If you wrote down goals for 2019, you might want to do the same thing. Be frank in your assessments. (Fooling oneself is much easier than fooling others.) And be realistic in setting new goals, giving yourself challenges that, based on past experience, you are confident you can achieve.
Contrarian Rules for Goals and a Zen Mindset for Accomplishing Them
I don’t assign myself “stretch goals” because I’m hardwired to stretch. For me, the challenge is to be realistic about what I can do.
Contrary to what you are likely to hear from other productivity “experts,” your yearly goals should not be specific. They should not be “Write six books of 30,000 words by August 31.” They should be more like “Write several good books.”
After you’ve finished your yearly goals, you figure out how much you can reasonably accomplish each month throughout the year. Here is where you can get more specific. In January, for example, your goal for book writing might be something like: “Write 6-page outlines for 3 books.”
Then you break those monthly goals into even more specific objectives: “Write outline for one book this week.”
Keep in mind that your yearly goals should be important-but-not-urgent goals – the sort of goals that, though not urgent or even necessary, would nevertheless have a profoundly positive impact on the quality of your life.

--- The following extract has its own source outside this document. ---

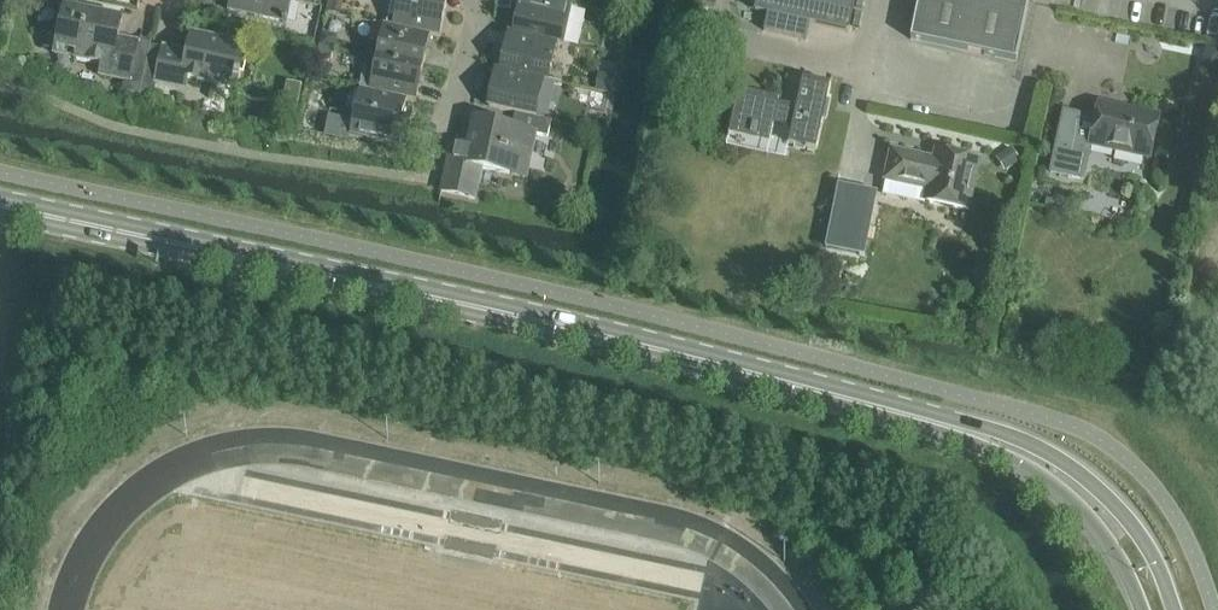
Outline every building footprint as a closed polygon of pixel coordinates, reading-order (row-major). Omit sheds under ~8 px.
[(317,0),(231,0),(228,13),(288,26),(292,5),(314,10),(317,0)] [(393,29),(431,38),(431,39),(440,41),(448,6),(434,4),(435,0),(399,0),(393,29)] [(513,35),(513,37),(558,47),(563,48),(571,8),(572,8),(573,3),(562,0),(554,0),(553,4),(533,0),(520,0),(513,35)] [(755,13),(848,34),(856,0),(758,0),(755,13)] [(912,41),(1016,63),(1029,0),(920,0),(912,41)] [(57,59),(132,75),(138,46),(119,42),(123,24),(67,12),(57,59)] [(368,48),(366,59),(424,71),(431,39),(431,38),(393,29),(383,27),(378,50),(368,48)] [(322,33),(319,46),(320,47),(334,49),(335,50),(338,37),(323,33),(322,33)] [(509,34),(501,72),(545,82),(545,84),(550,85),(558,47),(513,37),(513,35),(509,34)] [(165,50),(160,75),(234,92),(237,81),(239,82),(240,76),(238,75),(244,50),(194,39),(190,56),(165,50)] [(1204,63),(1217,66),(1217,51),(1206,49),(1204,63)] [(366,59),(359,93),(408,104),(417,106),(424,71),(366,59)] [(545,82),(500,73),(496,72),(487,110),(537,121),(545,84),(545,82)] [(598,75),(596,91),(610,94),(613,77),(598,75)] [(831,88),(829,87),(803,82),(797,109),(778,104),(779,100),(738,91),(729,136),(770,145),(774,127),(793,131),(789,146),(817,152),(831,88)] [(403,125),(408,104),(359,93),(349,139),(407,151),(412,127),(403,125)] [(1096,122),(1080,118),(1063,115),(1056,157),(1088,163),(1091,149),(1151,161),(1159,120),(1099,108),(1096,122)] [(443,193),(476,200),(483,170),(511,176),(514,162),(529,166),(536,135),(474,121),(468,148),(454,145),(446,179),(443,193)] [(999,159),(1008,173),(1021,164),(1012,151),(999,159)] [(891,152),(885,183),(927,192),(924,206),(968,215),(979,163),(936,154),(934,161),(891,152)] [(834,186),(821,251),(860,259),(874,195),(834,186)]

And here’s a suggestion if you tend to beat yourself up over failing to meet your goals. This, again, is contrary to what most productivity gurus advise. They advocate a mindset of passion and zeal, of lighting a burning desire in your heart to accomplish everything you set out to do. I believe this is a big mistake. Instead, take a Zen-like approach to your New Year’s Resolutions. Write them down. Intend to accomplish them. But don’t allow yourself to care whether you do or you don’t.
You can learn to act intentionally without attachment. Remember, the way is the true goal. And movement is the reward.
There are lots of people that don’t believe in making New Year’s Resolutions. They will tell you that they are artificial and unnecessary. I think they are wrong. Dead wrong. Setting and pursuing goals the way I do has made my life immeasurably richer in all the most important ways. I believe it will have the same result for you.
But don’t take my word for it. Try it yourself. Start today. Let me know how it works.